[[ TEXT PROVIDED open ]]

Monday, July 26, 2010

Winter's Bone (2010)


The independent film Winter’s Bone follows Ree Dolly (Jennifer Lawrence), a destitute Ozarks teenager on the hunt for her crank-cooking, absentee father in the backwoods along the Missouri-Arkansas border. It's a film that's been praised for its realism, but this seems a bit off base. Winter’s Bone is certainly a good film, but it works more as a kind of larger-than-life, southern gothic thriller than it does as a Ramin Barhani-esque exercise in site specific cinema. At its heart, this is a well-observed genre film that often transcends the familiarity of its story thanks to its excellent performances. And while the sense of place that the film manages to cultivate is certainly worth noting, it’s the complex character interactions and director Debra Granik’s unique eye for the grotesque that are truly most memorable.

Granik shot most of the film in muted grays and blues, and this dour color palette, along with the handheld camerawork and Dickon Hinchcliffe’s original score, helps to build an almost constant feeling of dread. As Ree delves into the local underworld of trailer park chemists and speed freaks, Granik succeeds in building the kind of menacing, trust-no-one atmosphere that’s usually only found in suspense and horror films—and to great effect. The missing person case at the center of the story has led many to compare Winter’s Bone to a noir detective film—Daniel Woodrell, on whose book the film is based, is known to refer to his writing as "country noir"—and this is true enough. It views that genre through the prism of the Ozarks in the same way that a movie like Brick used a high school setting. But along with the detective story, Winter's Bone makes heavy use of horror tropes, particulary in the way that it builds tension and makes use of mystery. It has just as much in common with Last House on the Left as it does The Big Sleep, especially by the time we get to a late scene involving a chainsaw.

As in many horror films, certain players are often mythologized and built up by other characters long before they’re actually shown onscreen. It’s a classic technique for building tension and a sense of foreboding, and Granik plays it to perfection, especially in the case of Teardrop (John Hawkes), Ree’s meth-addicted, caged tiger of an uncle. With his jailhouse tats and his mercurial, just-as-soon-kill-you-as-look-at-you demeanor, it’s Hawkes who’s the film’s most memorable character, and Granik honors him by giving him a wonderful, hauntingly unresolved last scene. He’s nearly matched by Jennifer Lawrence, a 19-year old actress whose previous major credit was, of all things, The Bill Engvall Show. She brings a quiet dignity to Ree that is unusual for someone of her age to be able to pull off, and whether she’s skinning squirrels, chopping wood, or acting as a caretaker for her two young siblings and her mentally ill mother, she always seems totally authentic. Likewise, her command of the grit and flow of the backwoods dialect seems effortless, especially when compared to the kind of “aw shucks, ya’ll” histrionics so many Hollywood actresses seem to fall prey to when they try to go full redneck.

[[ TEXT PROVIDED closed ]]
[[ PROVIDED RECORDS open ]]

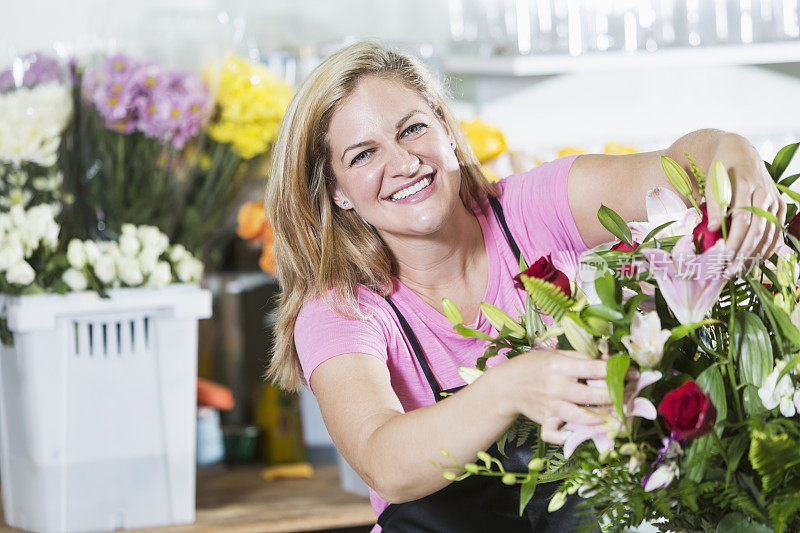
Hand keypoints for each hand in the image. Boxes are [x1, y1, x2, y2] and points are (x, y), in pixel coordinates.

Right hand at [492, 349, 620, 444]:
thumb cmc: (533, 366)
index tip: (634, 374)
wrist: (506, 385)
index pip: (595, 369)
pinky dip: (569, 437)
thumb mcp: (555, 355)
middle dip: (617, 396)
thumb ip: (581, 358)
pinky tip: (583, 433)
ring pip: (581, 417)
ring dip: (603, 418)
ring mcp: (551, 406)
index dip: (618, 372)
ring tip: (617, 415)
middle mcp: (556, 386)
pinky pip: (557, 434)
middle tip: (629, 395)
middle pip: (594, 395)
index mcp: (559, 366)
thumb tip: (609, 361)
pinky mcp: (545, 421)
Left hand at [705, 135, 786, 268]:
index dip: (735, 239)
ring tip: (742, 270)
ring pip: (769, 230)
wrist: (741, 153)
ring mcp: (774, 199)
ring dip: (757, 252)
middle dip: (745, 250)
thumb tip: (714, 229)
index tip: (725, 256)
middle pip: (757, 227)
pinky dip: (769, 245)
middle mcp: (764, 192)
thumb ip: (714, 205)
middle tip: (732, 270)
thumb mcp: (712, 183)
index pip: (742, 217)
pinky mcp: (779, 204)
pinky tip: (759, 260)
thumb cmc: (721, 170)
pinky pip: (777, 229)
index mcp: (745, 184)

[[ PROVIDED RECORDS closed ]]
[[ PROVIDED RECORDS open ]]

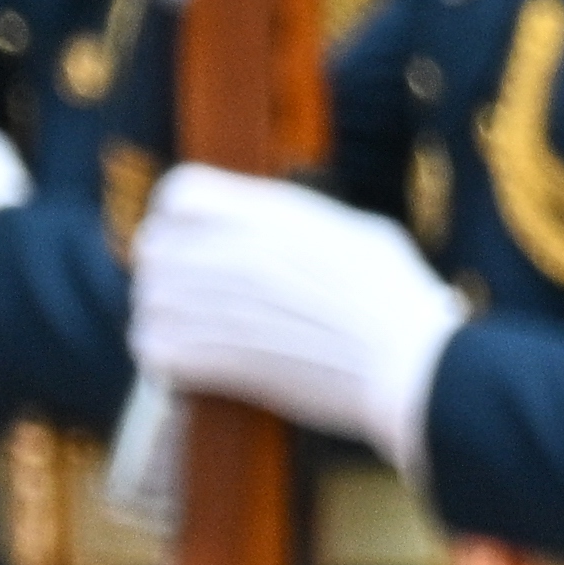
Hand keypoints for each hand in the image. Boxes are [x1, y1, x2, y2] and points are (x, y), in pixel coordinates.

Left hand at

[[ PROVIDED RECORDS closed ]]

■ EXPLORE THE MATERIAL:
1 > Answer these questions using the Winter's Bone review.
(a) Who directed Winter's Bone?
(b) Who composed the film's original score?
(c) What does Daniel Woodrell call his own writing?
2 > Summarize the Winter's Bone review in two sentences.
3 > Besides Winter's Bone itself, list every film the Winter's Bone review mentions by title.
The records are separate material and are not part of the film review.

■ RESPONSES TO THE TASKS:
1 >
(a) Debra Granik directed it.
(b) Dickon Hinchcliffe composed the original score.
(c) He calls it "country noir."

2 > The review argues that Winter's Bone, which follows destitute Ozarks teenager Ree Dolly as she hunts for her absentee father, works less as a realist film than as a southern gothic thriller that draws on both noir detective stories and horror tropes. It praises director Debra Granik's atmosphere of dread and singles out John Hawkes as Ree's uncle Teardrop and Jennifer Lawrence as Ree for their strong performances.

3 >
Brick
Last House on the Left
The Big Sleep